Unlike the above, below is just my speculation (that I moved from other thread, since maybe a bit off-topic there):
@elrod [are you only working on dense?]
This (likely) “sparsity 133/8 = 16.625” got got me thinking, how would you design hardware (or software, maybe we can do better for Julia) for sparse matrices.
I’m guessing matrices are split up into 4x4=16-sized blocks/submatrices (would 1x16 for one matrix and 16x1 be better for the other you are multiplying, or maybe 2x8 etc.?).
If your matrix is very sparse only at most one value will be nonzero in those submatrices. You could encode the emptyness of the submatrices into 1 bit, 0 for empty, 1 for non-empty (one or, hopefully not more). With such a dense array encoding the structure, you can bit-multiply to see where you actually need to calculate later the actual result, in a separate step. [This would also work for larger block, I’m not wedded to 16 in a block.]
You need to also keep track of your actual non-zero values, for e.g. Float8 in 4x4 box, you needs 8-bit, plus 2-bit x 2-bit for its position = 4 bits. If the box is empty you could store 0.0 in the Float8 part, and use or ignore the position. And maybe just use that (such arrays) and skip the bit-array…
This gives you 1.5 bytes for 4x4 subarrays that otherwise would give you 16 bytes (assuming max one non-zero, the common case), so only 10.6x compression, and you’ve still not handled the unlikely case when more than one non-zero in some box. I was thinking some overlay, one for the other 1+ non-zeros (or strictly 0 - max 15 extra), with a different structure (same as Julia already has?), or maybe a list of up to max 15 overlay arrays with same structure as previously described, with the completely non-zero for the full arrays eliminated in storage and computation.
Good design?

● **Extracted records**:
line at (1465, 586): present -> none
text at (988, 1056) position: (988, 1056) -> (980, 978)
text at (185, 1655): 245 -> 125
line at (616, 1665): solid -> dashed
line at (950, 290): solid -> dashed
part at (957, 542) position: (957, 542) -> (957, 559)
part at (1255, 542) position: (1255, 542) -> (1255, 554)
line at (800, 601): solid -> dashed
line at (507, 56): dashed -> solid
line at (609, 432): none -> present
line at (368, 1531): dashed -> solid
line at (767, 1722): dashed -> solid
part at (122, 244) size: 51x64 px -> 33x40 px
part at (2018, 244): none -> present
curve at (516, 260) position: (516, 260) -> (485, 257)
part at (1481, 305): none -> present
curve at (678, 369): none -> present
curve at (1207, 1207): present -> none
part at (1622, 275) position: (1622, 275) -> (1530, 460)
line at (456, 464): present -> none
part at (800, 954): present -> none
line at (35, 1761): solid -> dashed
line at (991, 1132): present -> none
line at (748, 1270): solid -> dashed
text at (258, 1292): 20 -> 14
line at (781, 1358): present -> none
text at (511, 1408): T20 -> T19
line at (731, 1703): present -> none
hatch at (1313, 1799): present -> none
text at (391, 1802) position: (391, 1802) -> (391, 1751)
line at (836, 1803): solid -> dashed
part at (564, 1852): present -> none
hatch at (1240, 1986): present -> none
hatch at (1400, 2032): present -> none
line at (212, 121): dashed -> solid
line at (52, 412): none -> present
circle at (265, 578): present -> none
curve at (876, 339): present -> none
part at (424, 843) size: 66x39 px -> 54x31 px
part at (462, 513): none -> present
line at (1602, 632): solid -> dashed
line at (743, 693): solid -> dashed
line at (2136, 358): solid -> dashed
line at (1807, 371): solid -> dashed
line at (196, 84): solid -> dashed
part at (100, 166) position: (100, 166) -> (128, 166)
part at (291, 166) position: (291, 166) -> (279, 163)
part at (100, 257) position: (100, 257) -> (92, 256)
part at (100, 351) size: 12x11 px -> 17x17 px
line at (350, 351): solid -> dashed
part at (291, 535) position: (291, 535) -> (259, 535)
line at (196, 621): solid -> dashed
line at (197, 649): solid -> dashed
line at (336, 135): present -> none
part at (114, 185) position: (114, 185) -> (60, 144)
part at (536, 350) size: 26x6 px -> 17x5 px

● **Work instructions**:
1. Do these statements agree with the sparse-matrix post? For each, answer yes or no and quote the words of the post that decide it. (a) The writer proposes marking whether each submatrix is empty with a single bit. (b) The writer puts the resulting compression at about 16.6x. (c) The writer insists on exactly 16 values per block.
2. Transcribe the part of the sparse-matrix post starting with "Unlike the above, below" and going on through "maybe 2x8 etc.?).".
Rely only on the sparse-matrix post, not the records.

● **Solutions for each task**:
1.
(a) Yes: "You could encode the emptyness of the submatrices into 1 bit, 0 for empty, 1 for non-empty"
(b) No: "so only 10.6x compression"
(c) No: "I’m not wedded to 16 in a block."

2.
Unlike the above, below is just my speculation (that I moved from other thread, since maybe a bit off-topic there):
@elrod [are you only working on dense?]
This (likely) “sparsity 133/8 = 16.625” got got me thinking, how would you design hardware (or software, maybe we can do better for Julia) for sparse matrices.
I’m guessing matrices are split up into 4x4=16-sized blocks/submatrices (would 1x16 for one matrix and 16x1 be better for the other you are multiplying, or maybe 2x8 etc.?).